Ainsi, l’annonce d’une baisse des dotations vient achever une fonction déjà mal en point. “Il y a de moins en moins d’argent public, on nous transfère des compétences qui coûtent – sans forcément les recettes qui vont avec – et on est accablés par les directives, les normes, les circulaires… Tous les ans, on nous en rajoute une couche“, témoigne l’édile de Combaillaux. “C’est un mandat qui devient de plus en plus difficile. On disait que c’était le mandat en or, proche des citoyens, mais il faut aujourd’hui plus d’un mandat pour sortir un projet à cause de la lenteur des procédures. Il faudra que l’État agisse sur cette question, cela devient très fatigants“, explique M. Fratissier, qui ne se représentera pas en 2026.
83 % des maires estiment que leur santé est affectée
Une situation plus qu’inconfortable pour les maires, d’ici comme ailleurs en France. À tel point que 83 % d’entre eux estiment que leur santé physique ou mentale est affectée par leur mandat, selon une enquête commandée par l’AMF (Association des maires de France) menée auprès de 5 000 d’entre eux (sur 35 000 élus) réalisée par le Centre de sociologie des organisations (CSO). L’AMF 34 s’est d’ailleurs emparée du sujet et commandée une enquête à l’Observatoire Amarok, basée à Montpellier, afin “de regarder de manière plus précise comment se traduit ce mal-être au niveau du département, indique Frédéric Roig. Les conclusions devraient être données à la fin du mois de novembre mais la tendance, “d’après les réponses que l’on est en train d’étudier, confirme effectivement les préoccupations nationales”, dit-il.
“C’est une question de passion”
Ces données sont, toutefois à relativiser, sachant que 69,3% des maires affichent tout de même une satisfaction en tant qu’élu, selon l’Observatoire Amarok , à deux ans des prochaines élections municipales. “C’est une question de passion”, analyse Michelle Cassar, en place depuis trois mandats, qui constate cependant que “beaucoup de ses homologues, de la Métropole de Montpellier ou de petits communes de l’Hérault, parlent déjà de ne pas repartir en 2026”.

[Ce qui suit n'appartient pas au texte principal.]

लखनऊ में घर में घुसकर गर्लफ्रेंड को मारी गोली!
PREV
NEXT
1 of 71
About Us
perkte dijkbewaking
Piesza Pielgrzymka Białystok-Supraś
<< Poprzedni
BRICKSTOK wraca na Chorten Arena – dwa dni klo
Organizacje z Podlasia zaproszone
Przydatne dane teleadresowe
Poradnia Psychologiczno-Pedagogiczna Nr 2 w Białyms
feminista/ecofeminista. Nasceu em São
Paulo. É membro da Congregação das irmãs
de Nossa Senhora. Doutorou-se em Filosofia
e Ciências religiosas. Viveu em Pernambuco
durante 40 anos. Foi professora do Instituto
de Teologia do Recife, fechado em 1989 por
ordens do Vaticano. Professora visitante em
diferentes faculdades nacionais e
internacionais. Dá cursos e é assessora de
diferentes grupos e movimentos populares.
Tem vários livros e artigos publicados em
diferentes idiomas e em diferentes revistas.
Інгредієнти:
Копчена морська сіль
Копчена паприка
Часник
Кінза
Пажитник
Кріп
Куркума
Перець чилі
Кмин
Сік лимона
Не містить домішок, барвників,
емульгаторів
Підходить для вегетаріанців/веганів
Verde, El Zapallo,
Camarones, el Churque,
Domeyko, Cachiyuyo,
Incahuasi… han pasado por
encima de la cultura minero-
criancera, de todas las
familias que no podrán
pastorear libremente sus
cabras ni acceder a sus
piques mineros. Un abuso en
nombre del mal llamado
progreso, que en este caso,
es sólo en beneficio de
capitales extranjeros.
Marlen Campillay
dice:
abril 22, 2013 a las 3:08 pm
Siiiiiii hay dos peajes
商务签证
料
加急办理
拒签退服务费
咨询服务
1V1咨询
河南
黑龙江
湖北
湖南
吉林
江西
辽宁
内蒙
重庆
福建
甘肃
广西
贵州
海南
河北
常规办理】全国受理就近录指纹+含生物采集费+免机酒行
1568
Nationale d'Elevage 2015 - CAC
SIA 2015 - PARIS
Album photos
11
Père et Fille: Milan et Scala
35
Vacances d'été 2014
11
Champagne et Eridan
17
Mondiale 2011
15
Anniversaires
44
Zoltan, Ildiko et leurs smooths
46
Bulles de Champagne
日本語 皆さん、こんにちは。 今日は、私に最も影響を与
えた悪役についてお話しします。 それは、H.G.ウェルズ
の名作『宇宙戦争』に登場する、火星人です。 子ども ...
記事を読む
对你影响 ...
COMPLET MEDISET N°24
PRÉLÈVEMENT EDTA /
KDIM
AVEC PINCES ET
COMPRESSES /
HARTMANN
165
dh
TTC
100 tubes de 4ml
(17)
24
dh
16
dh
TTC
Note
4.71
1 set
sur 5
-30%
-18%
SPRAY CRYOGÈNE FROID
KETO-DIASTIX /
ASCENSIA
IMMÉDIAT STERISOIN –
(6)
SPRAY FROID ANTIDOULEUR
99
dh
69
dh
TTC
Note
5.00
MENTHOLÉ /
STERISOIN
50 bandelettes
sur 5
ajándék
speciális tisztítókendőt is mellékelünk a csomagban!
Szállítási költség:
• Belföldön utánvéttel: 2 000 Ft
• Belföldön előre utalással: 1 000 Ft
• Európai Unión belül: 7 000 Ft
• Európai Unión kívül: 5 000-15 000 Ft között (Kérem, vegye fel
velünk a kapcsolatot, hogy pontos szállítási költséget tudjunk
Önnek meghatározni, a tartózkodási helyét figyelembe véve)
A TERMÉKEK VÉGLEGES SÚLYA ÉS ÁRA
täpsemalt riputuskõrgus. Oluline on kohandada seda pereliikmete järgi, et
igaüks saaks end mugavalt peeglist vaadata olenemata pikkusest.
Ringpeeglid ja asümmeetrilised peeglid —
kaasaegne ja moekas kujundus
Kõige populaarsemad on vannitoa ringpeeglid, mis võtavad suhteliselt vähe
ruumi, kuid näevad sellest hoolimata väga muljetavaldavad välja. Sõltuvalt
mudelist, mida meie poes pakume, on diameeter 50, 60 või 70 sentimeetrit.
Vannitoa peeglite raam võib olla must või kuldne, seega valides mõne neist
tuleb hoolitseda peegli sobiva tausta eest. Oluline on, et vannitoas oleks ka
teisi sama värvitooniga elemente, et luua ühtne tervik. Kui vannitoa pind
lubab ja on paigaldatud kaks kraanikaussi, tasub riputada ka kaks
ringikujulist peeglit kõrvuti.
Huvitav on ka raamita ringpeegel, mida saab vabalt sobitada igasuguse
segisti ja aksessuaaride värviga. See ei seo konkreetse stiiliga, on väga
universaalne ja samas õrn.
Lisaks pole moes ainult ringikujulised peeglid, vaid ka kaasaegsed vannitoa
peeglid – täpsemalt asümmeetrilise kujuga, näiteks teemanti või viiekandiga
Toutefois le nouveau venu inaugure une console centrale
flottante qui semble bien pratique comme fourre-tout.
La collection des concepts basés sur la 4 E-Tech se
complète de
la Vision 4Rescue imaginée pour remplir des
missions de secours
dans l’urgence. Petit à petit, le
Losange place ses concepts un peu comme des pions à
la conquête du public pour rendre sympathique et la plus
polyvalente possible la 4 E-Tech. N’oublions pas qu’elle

Un pourcentage qui pourrait évoluer après l’atterrissage du projet de loi des finances, actuellement étudiée au Sénat. “Peut-être que l’effort demandé aux collectivités sera moindre au final. Dans quelques semaines, on aura plus d’éléments de certitude. Quand la loi sera adoptée, on verra effectivement quels sont les contenus”, conclut Frédéric Roig. Une attente prompt à renforcer l’inquiétude déjà forte des milliers de maires attendus au 106e Congrès des maires de France.